TEXT UNDER STUDY:
__________________________________________________

Transfer Functions & First-Order Systems

This chapter of the University of Melbourne CHEN90032 Process Simulation and Control guide builds the transfer function G(s) = Y(s)/U(s) on deviation variables, the series and parallel rules for combining blocks, and the first-order model K/(τs+1) at the heart of process dynamics. You will learn what the steady-state gain K and time constant τ each mean (with units), the step, impulse and ramp responses, the 63.2% rule, and how an empirical step test identifies K and τ from real plant data — the workflow behind the lab practical and the exam's dynamics question.

In this chapter

What this chapter covers

  • 01Define a transfer function G(s) = Y(s)/U(s) on deviation variables, with zero initial conditions
  • 02Combine blocks: series (cascade) transfer functions multiply; parallel paths add
  • 03Recognise and write the first-order model K/(τs+1) and its single pole at s = −1/τ
  • 04Interpret the steady-state gain K (Δy_ss/Δu, with units and sign) versus the time constant τ (units of time)
  • 05Derive and use the step, impulse and ramp responses of a first-order system
  • 06Apply the 63.2% rule: a step reaches 63.2% of its final change in one time constant
  • 07Read the standard fractions 63.2% (τ), 86.5% (2τ), 95.0% (3τ), 99.3% (5τ)
  • 08Run an empirical step test to identify K and τ from a recorded response
  • 09Spot when a dead time θ is needed, giving a first-order-plus-time-delay model
Worked example · free

First-order step response: size and timing

Q [6 marks]. A concentration process behaves as a first-order lag with steady-state gain K = 0.4 (mol/L) per (kg/h) and time constant τ = 6 min. The feed rate is stepped up by Δu = 5 kg/h. Find (a) the ultimate change in concentration, (b) the value at one time constant, and (c) the time to reach 95% of the final change.

__________________________________________________

LISTED RECORDS:
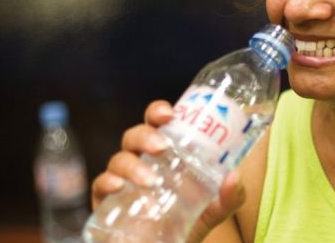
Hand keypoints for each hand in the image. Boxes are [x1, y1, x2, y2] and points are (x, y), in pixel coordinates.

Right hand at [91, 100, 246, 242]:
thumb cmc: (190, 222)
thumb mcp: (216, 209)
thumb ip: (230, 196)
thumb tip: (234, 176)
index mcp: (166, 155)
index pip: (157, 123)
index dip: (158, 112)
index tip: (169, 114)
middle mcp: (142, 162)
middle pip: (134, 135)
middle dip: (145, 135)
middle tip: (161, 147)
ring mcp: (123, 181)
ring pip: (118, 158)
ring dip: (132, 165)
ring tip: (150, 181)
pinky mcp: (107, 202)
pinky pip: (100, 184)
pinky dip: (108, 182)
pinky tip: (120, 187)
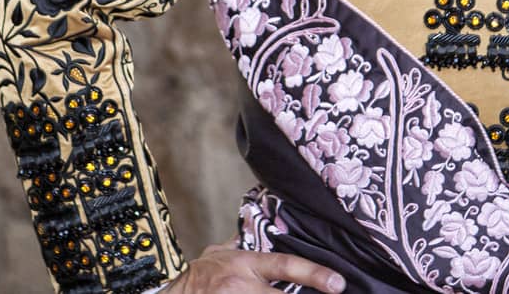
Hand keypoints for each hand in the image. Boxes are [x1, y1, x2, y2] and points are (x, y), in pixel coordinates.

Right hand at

__________________________________________________

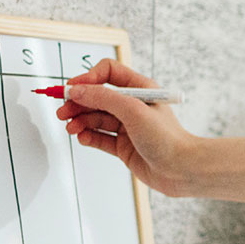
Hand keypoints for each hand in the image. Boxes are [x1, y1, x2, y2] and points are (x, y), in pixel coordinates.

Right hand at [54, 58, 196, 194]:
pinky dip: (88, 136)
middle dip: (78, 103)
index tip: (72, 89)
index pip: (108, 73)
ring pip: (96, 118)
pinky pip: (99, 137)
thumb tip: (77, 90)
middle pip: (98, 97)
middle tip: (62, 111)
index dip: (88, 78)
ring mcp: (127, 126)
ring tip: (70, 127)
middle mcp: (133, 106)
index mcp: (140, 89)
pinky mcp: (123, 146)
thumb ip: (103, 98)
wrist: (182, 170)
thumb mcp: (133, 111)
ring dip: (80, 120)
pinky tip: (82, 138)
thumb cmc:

__________________________________________________

TASKS TO PERFORM:
**1)** According to the first-order systems chapter, what fraction of its final change does a step response reach after three time constants?
**2)** Write what comes next in the first-order systems chapter, starting after its final sentence.
The listing comes from a source separate from the first-order systems chapter.

RESPONSES:
**1)** 95.0%

**2)**
  • +1Ultimate change Δy_ss = K Δu = 0.4 (mol/L)/(kg/h) × 5 kg/h = 2.0 mol/L. The kg/h units cancel, leaving mol/L.
  • +1State the step response: ŷ(t) = K Δu (1 − e^(−t/τ)), which rises toward the final value 2.0 mol/L.
  • +1At t = τ the 63.2% rule gives ŷ(τ) = 0.632 × 2.0 mol/L = 1.26 mol/L above the starting concentration.
  • +1For 95%: 0.95 = 1 − e^(−t/τ), so e^(−t/τ) = 0.05.
  • +1Solve: t = −τ ln(0.05) = 6 min × 2.996 = 17.97 min ≈ 18 min, which equals 3τ (the standard 95.0% point).
  • +1Sanity check: 18 min = 3τ matches the tabulated 95.0% fraction, and the answer is independent of K — only τ sets the timing.
(a) ultimate change = 2.0 mol/L; (b) 1.26 mol/L at t = τ = 6 min; (c) about 18 min (= 3τ) to reach 95% of the final change.
Sia tip — Keep 'how far' (set by K and Δu) separate from 'how fast' (set by τ). Always cancel the input units through K so the answer carries the correct output unit, and state τ with a time unit.
Glossary

Key terms

Transfer function G(s)
The ratio of the Laplace transform of the output deviation to that of the input deviation, with zero initial conditions: G(s) = Y(s)/U(s). It describes how the output moves when the input moves, not the absolute operating point.
Deviation variable
A signal measured as its departure from steady state, y-hat(t) = y(t) − y-bar. Transfer functions act only on deviations, which is why every initial condition is zero.
Steady-state gain K
The ultimate output change per unit sustained input change, K = Δy_ss/Δu. It carries the ratio of output-to-input units, and its sign shows whether the output rises or falls with the input.
Time constant τ
The parameter that sets response speed in a first-order system, with units of time. The pole sits at s = −1/τ; a larger τ means a slower response. For a first-order lag, τ is the time to reach 63.2% of a step change.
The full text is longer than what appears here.